Sans céder à la mode de la performance avec petit dispositif clignotant derrière (ou écran devant), l’auteure associe à ses livres des représentations scéniques sous forme de conférences, Power Point, fictions radiophoniques. La pièce de théâtre écrite pour Myriam Marzouki, Laissez-nous juste le temps de vous détruire, mettait en scène l’obsession écologiste et la croyance naïve au progrès. Outre l’aspect politique et social teinté d’ironie, Pireyre semble se poser et nous renvoyer, très directement, des questions fondamentales : Comment réagir face à un univers encombré de références ? Ou bien, sans pasticher Lénine : Que faire ? Que faire face à l’obscénité du capitalisme ? « Les traders ne sont pas naïfs, ce sont des gens cultivés de trente et un ans, ils adorent James Ellroy, ont lu passionnément Kafka et le journal d’Anaïs Nin durant leurs études. » La fin de Féerie générale est une réponse pleine de brio à la question de l’aliénation et de l’impuissance. La tournée nocturne du prof de philo dans le rêve du banquier est hilarante, certes, mais le rire ne sera pas l’unique rempart à la désolation.

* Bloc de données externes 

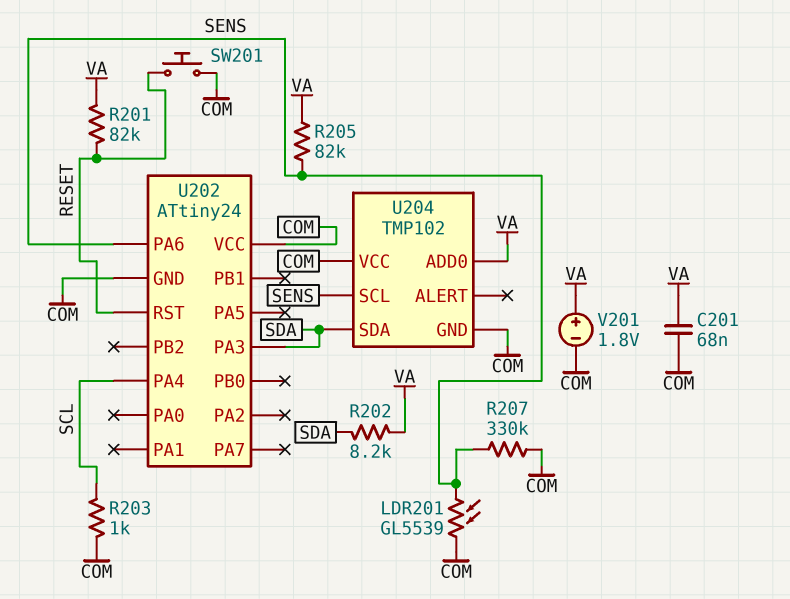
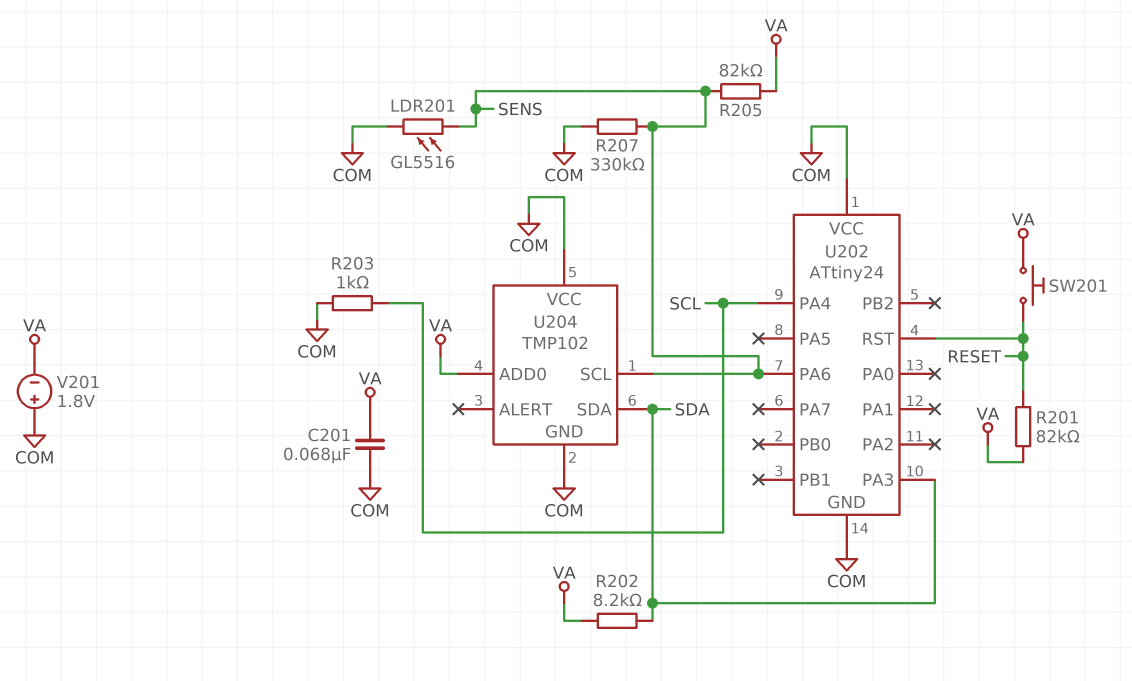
LDR201: GL5539 (COM, SENS) -> GL5516 (COM, SENS)
SW201: button (COM, RESET) -> button (RESET, VA)
V201: 1.8V (plus VA, minus COM) -> 1.8V (plus COM, minus VA)

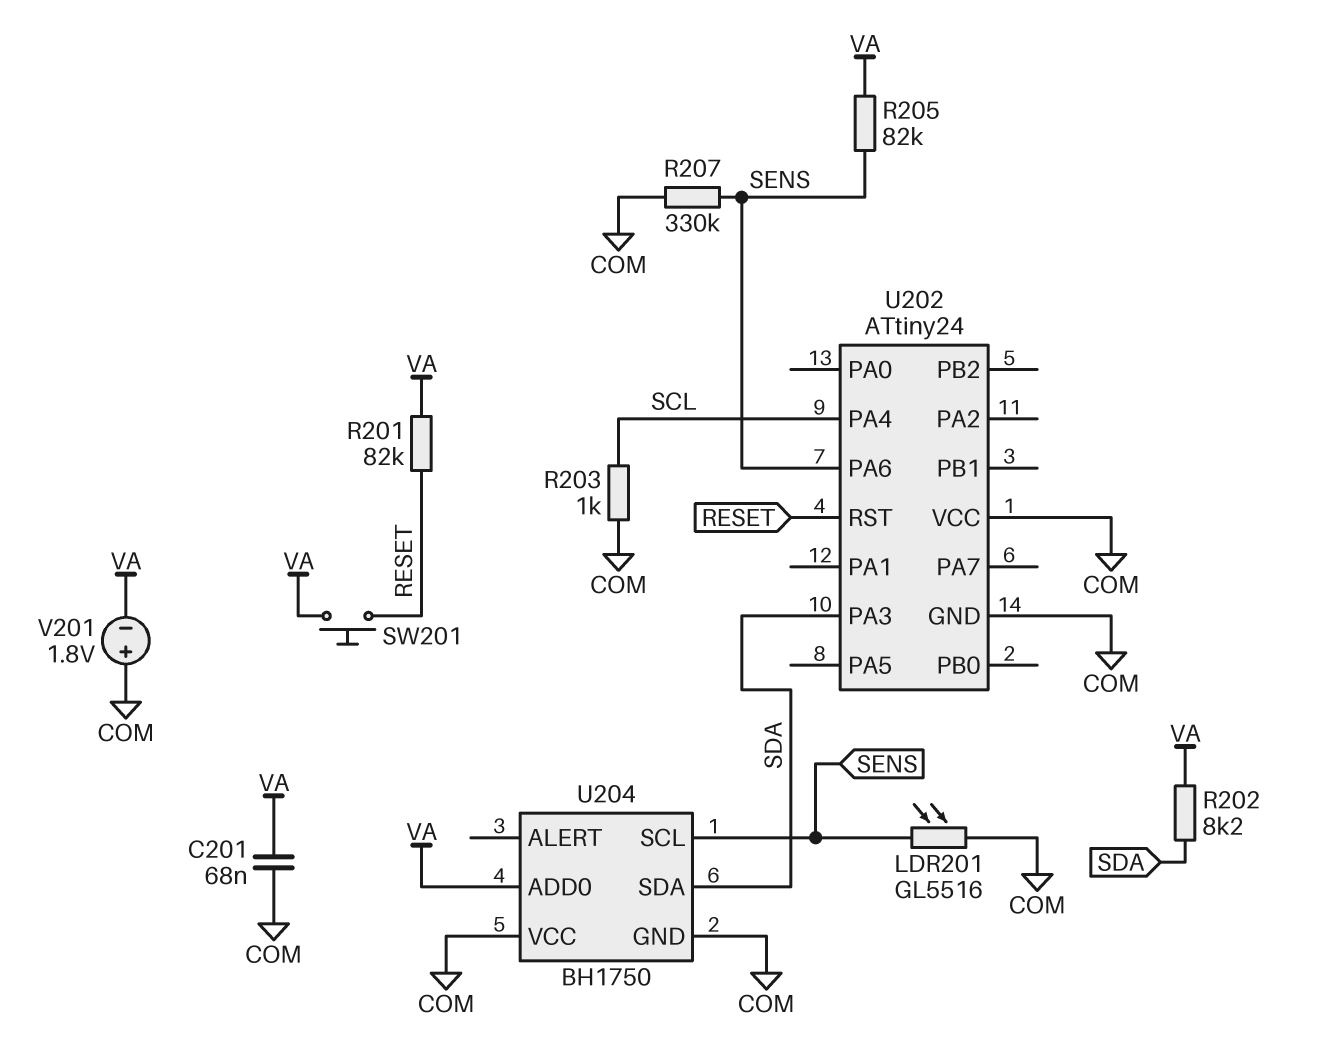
U204: TMP102 -> BH1750

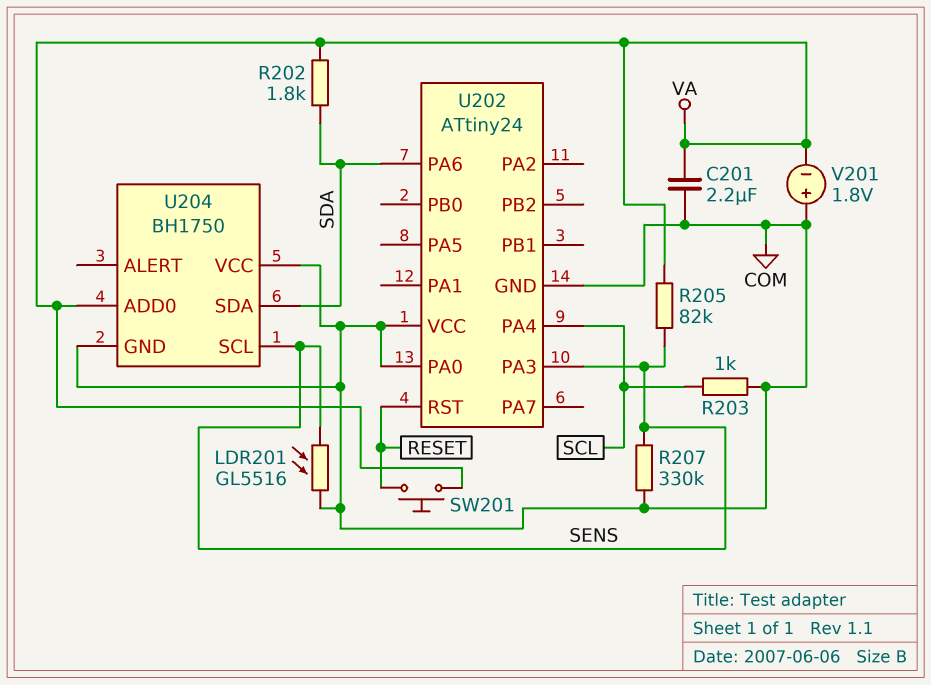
C201: 68nF (COM, VA) -> 2.2uF (COM, VA)
R201: 82k (RESET, VA) -> none
R202: 8.2k (SDA, VA) -> 1.8k (SDA, VA)
U202 pin PA0: none -> COM
U202 pin PA3: SDA -> SENS
U202 pin PA6: SENS -> SDA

Heureusement, il y a la littérature, et Pireyre nous fait aimer la littérature. Grâce à elle, j’ai lu les Palmiers sauvages pour vérifier à quoi ressemblent, réellement, les jambes de Wilbourne et de Charlotte, indices ultimes d’émancipation : « J’ai cristallisé dans ses jambes notre violence qui ne veut pas se restreindre, notre irrationnel primitif qui pouffe et qui ricane, notre corps qui ne veut pas mourir, pas obéir… »
Saluons un auteur hors des sentiers battus de l’aristocratie d’avant-garde ou pseudo, des expérimentations invisibles, des produits bien faits mal faits, aussi vite oubliés que lus (Galligrasset, et j’en passe). Saluons les éditions Les Petits matins qui publient des auteurs excellents (Joseph Mouton, Cécile Mainardi), dont on parle trop peu. Emmanuelle Pireyre figure sur la liste des prix Médicis et Wepler. Cela prouve que la littérature demeure un espace de liberté dont la vocation ne se limite pas à créer des effets spectaculaires dans lesquels se reflète l’image de l’écrivain.